_Passage provided_

Spot on. You nailed it. I don't want achievement I have to work for. I want the natural abilities of a genius. I worked extremely hard for this 4.0 to this point. I was ecstatic over it initially. The feelings of success are fleeting to say the least. Now, the 4.0 doesn't matter because I had to work for it too much. This really is a crippling thing for me.


----------



## Ben8

brajenful said:


> I would be the happiest person on the planet if I could be as determined as you are. I never had to study at all to maintain higher than average grades, and there are two subjects that I'm the best at in my class at the moment, but the fact that I never had to study means that I never had to work hard to be better than most people, and I never really earned any of it. This is what intelligence does for me. It destroyed my will to work hard, because I simply didn't need to. And do you know what that means? That means that one day when intelligence is not going to be enough, I'm going to fail, while people who are average or below average but worked hard will succeed, and I will only be able to blame myself, because it will be my fault.
> With all that being said, being more intelligent sure is more comfortable, but it's not everything.

_Data shown_
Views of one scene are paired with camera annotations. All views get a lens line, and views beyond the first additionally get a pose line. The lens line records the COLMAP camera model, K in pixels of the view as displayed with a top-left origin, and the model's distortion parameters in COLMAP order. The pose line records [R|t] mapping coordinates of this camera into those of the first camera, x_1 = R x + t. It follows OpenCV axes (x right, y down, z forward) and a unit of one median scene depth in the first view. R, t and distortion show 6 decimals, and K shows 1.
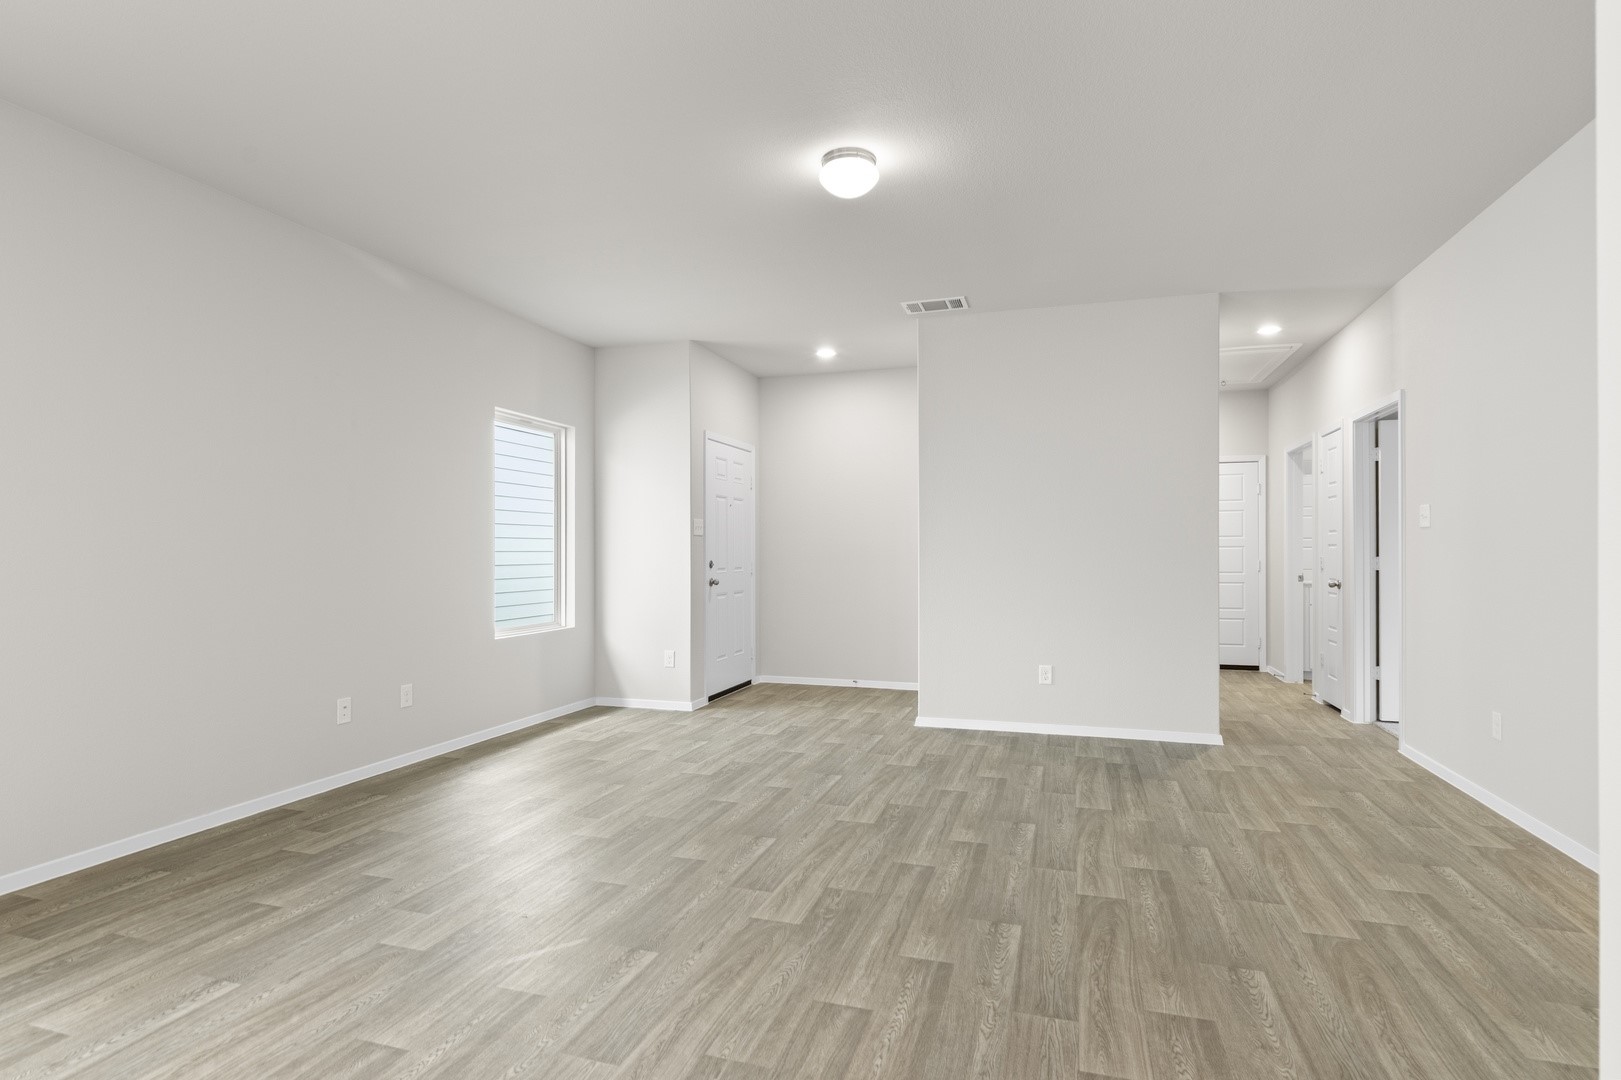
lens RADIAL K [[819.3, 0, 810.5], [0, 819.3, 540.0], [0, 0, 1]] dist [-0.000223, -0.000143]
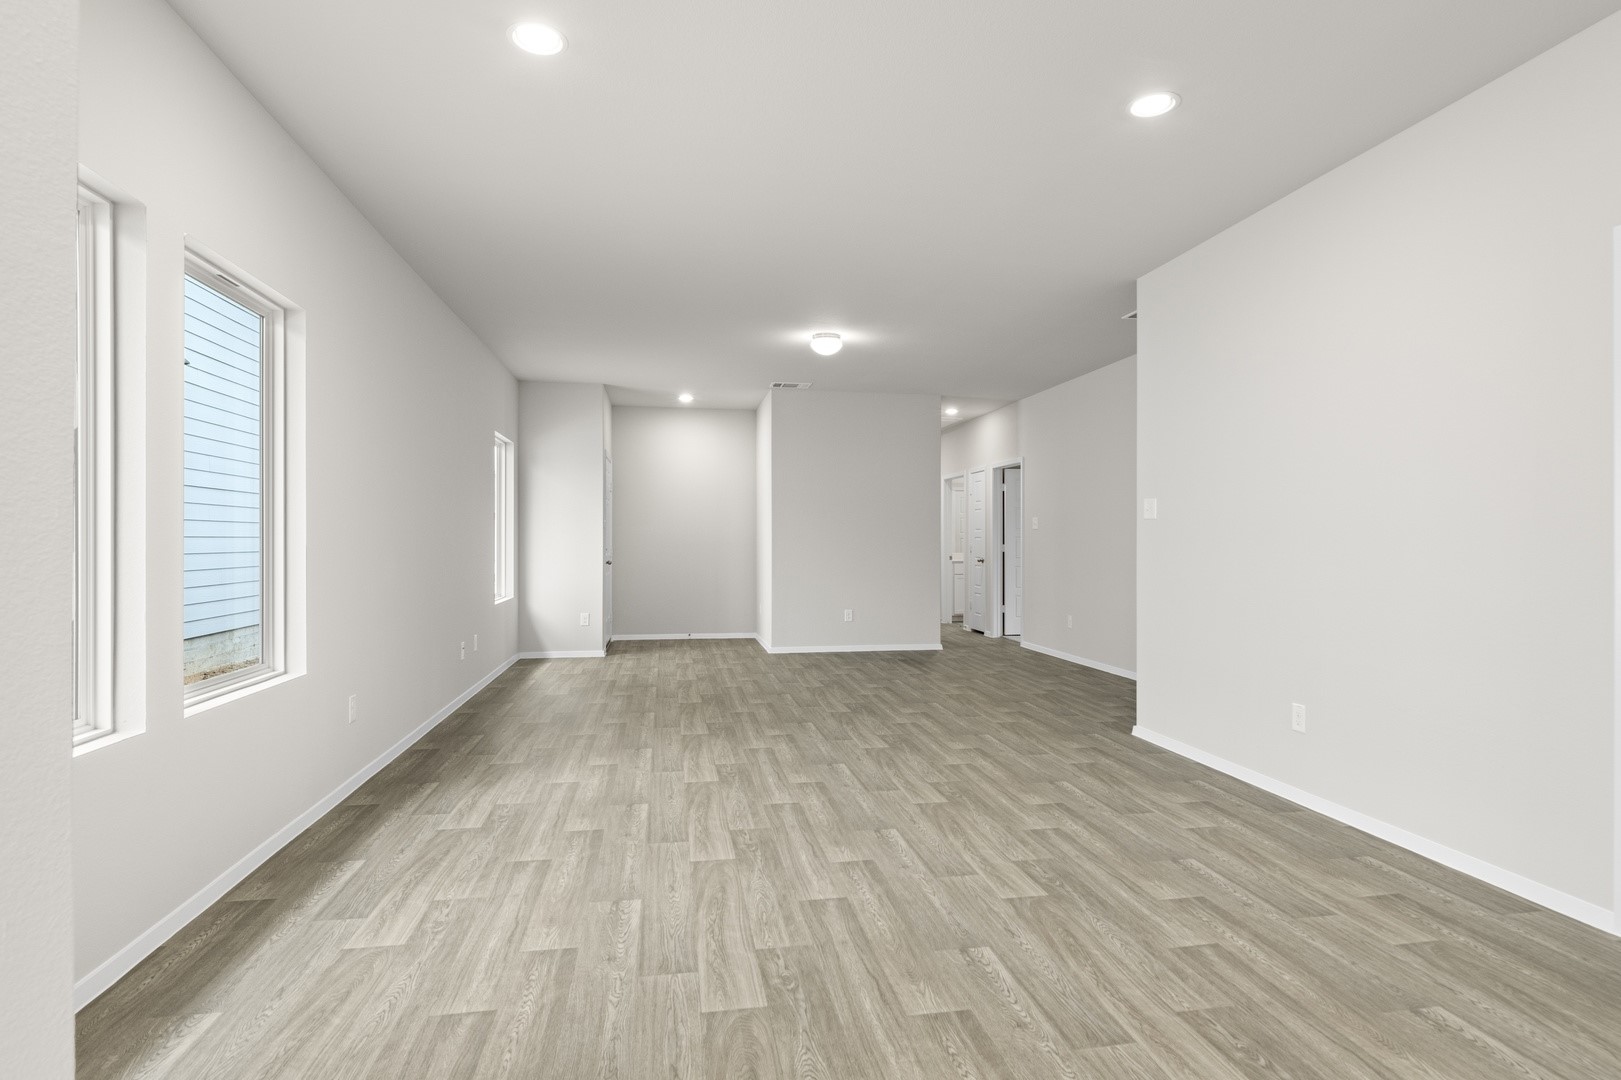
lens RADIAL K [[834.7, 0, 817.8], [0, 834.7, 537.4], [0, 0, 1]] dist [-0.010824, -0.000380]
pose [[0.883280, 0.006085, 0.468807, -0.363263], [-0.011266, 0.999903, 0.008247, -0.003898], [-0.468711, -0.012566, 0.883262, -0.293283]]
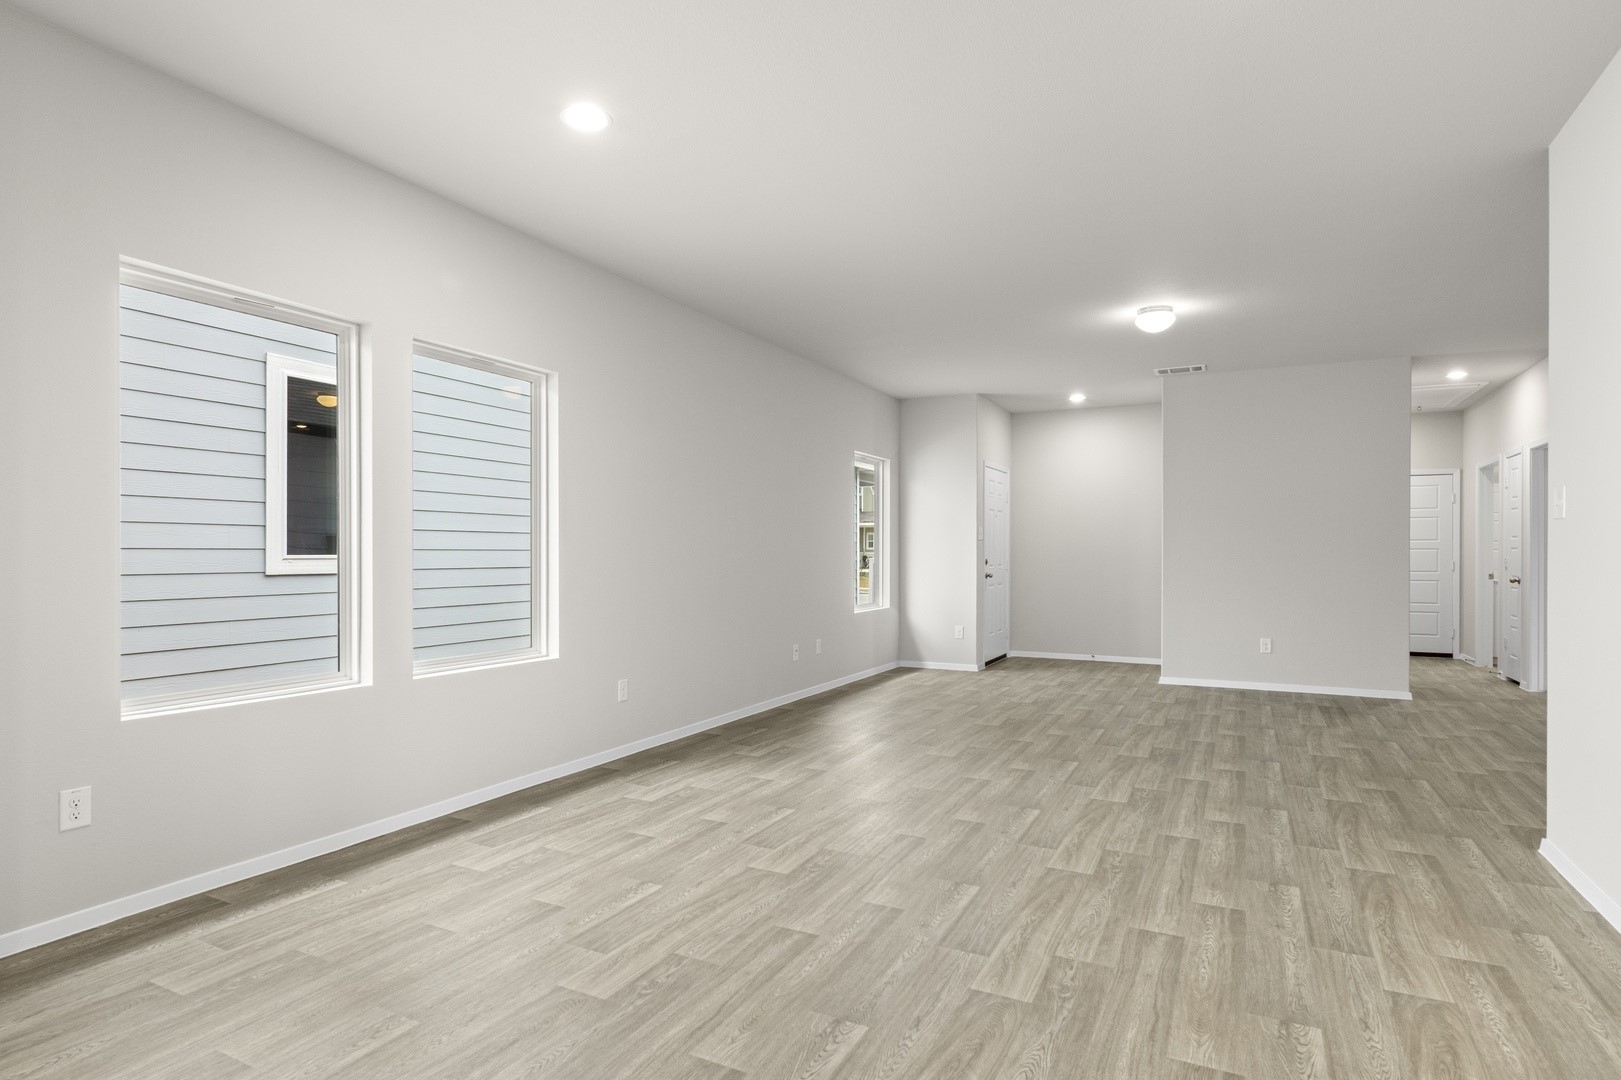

_Tasks to perform_
a - Transcribe the forum thread about grades and hard work, starting at "Spot on. You" and ending at "thing for me.".
b - Write the next part of the forum thread about grades and hard work, picking up after its last line.

_Task-by-task outputs_
a -
Spot on. You nailed it. I don't want achievement I have to work for. I want the natural abilities of a genius. I worked extremely hard for this 4.0 to this point. I was ecstatic over it initially. The feelings of success are fleeting to say the least. Now, the 4.0 doesn't matter because I had to work for it too much. This really is a crippling thing for me.

b -
I can logically understand what you are saying. It is what I have heard all my life. It makes sense. However, for me, since I am apathetic toward end results, for the most part, the process is most important to me. The ideal process for me is to naturally understand things because it shows you are different--above average.


----------



## Ben8

bmwoodson said:


> Well, for starters, we need suitable definition of intelligence. Only through accurate perception of intelligence can a person detect quantity thereof, or changes to it. Detecting quantity is crucial for deliberately effecting value.
> 
> Wikipedia describes "intelligence" in the following way:
> 
> "Intelligence has been defined in many different ways such as in terms of one's capacity for logic, abstract thought, understanding, self-awareness, communication, learning, emotional knowledge, memory, planning, creativity and problem solving. It can also be more generally described as the ability to perceive and/or retain knowledge or information and apply it to itself or other instances of knowledge or information creating referable understanding models of any size, density, or complexity, due to any conscious or subconscious imposed will or instruction to do so."
> 
> Merriam-Webster defines intelligence as:
> 
> "the ability to learn or understand or to deal with new or trying situations" ; or
> 
> "the ability to apply knowledge to manipulate one's environment or to think abstractly as measured by objective criteria (as tests)"
> 
> The above definitions and description are hopelessly flawed, offer little useful information outside of the usual intuitive understanding of intelligence most possess, and woefully contribute to the general inability of experts to produce meaningful improvements in intelligence. There is still no consensus definition among researchers for the word, "intelligence".
> 
> In my wide research on the subject, I have found that intelligence is most accurately defined as "_the ability to differentiate_".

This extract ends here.